(Passage to read Opens)
Apologies for the delay - Yesterday was a tad hectic to say the least.

Here are 4 pics of the filter foam with dimensions in cm.








If you need any help just shout.

Murray


----------



## Spartacus (3 Sep 2013)

Wee update if it helps.

Sponge is 6cm at its widest point and 3.5cm top to bottom.

Need more coffee lol


----------



## RolyMo (3 Sep 2013)

Cheers Murray
Appreciate your efforts.


----------



## RolyMo (4 Sep 2013)

Hmmm just found a some insect lava in the tank. What shall I do scoop it out and feed to the other tank.


----------



## RolyMo (6 Sep 2013)

Week and half into he new tank up and running.
Plants are doing ok,without CO2 but I can see a little algae, but hey ho I will keen a close look.

I got my TDS pen through the post from a seller on eBay. And of course realised that all he shrimp breeders on breeders and keepers are talking in conductivity and not TDS ppm. Doh. Thankfully someone mentioned in another post to keep the TDS to 120-180. I did a test and it was 125. 

I got my cheapy waste of money test kit out to just do a few tests to see if the ammonia and nitrites and nitrate levels had settled. To my surprise the ammonia and nitrates had settled. 

So I decided to get a couple of extra Amano shrimp to help keep the algae down in the new tank.  

I drip acclimatised them over a 2hr period and then let them loose into the tank. I added some dried leaves too.

Still annoyed that the work would not sink and thus my plant is bound to a piece of slate rock. Don't laugh it's pitiful. 












Am now researching the minerals,  food and anything else I need .
Cheers
Roly


----------



## Lindy (7 Sep 2013)
(Passage to read Closes)
(Information supplied Opens)
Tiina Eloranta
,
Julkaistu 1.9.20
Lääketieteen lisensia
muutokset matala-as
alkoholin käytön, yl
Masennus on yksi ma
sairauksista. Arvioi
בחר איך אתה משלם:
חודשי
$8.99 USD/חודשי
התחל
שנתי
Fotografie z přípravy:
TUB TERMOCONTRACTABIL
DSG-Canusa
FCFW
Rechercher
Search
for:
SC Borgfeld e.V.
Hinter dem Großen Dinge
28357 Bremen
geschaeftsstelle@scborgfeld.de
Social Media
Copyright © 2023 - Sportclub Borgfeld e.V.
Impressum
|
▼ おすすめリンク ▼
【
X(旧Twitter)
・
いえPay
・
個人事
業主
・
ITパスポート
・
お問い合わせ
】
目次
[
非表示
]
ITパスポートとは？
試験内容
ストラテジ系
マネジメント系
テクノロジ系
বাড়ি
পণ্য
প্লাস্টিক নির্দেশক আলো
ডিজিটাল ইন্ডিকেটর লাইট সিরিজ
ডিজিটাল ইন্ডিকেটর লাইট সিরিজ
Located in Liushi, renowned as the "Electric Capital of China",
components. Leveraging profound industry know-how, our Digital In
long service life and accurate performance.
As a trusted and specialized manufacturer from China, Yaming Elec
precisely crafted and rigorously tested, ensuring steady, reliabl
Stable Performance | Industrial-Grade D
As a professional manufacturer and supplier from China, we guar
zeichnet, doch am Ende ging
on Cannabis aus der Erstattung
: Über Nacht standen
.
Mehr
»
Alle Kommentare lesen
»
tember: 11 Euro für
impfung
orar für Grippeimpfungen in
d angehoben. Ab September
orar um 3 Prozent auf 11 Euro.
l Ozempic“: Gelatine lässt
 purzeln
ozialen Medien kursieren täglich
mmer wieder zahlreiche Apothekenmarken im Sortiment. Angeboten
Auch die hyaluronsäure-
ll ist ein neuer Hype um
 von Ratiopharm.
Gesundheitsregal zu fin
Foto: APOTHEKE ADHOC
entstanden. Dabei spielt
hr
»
(Information supplied Closes)
__Goal of the exercise__.
Write out the part of the aquarium thread from "Cheers Murray" up to and including "the other tank.", word for word. The lines are separate from the aquarium thread and have nothing to do with it.

__Exercise output__.
Cheers Murray
Appreciate your efforts.


----------



## RolyMo (4 Sep 2013)

Hmmm just found a some insect lava in the tank. What shall I do scoop it out and feed to the other tank.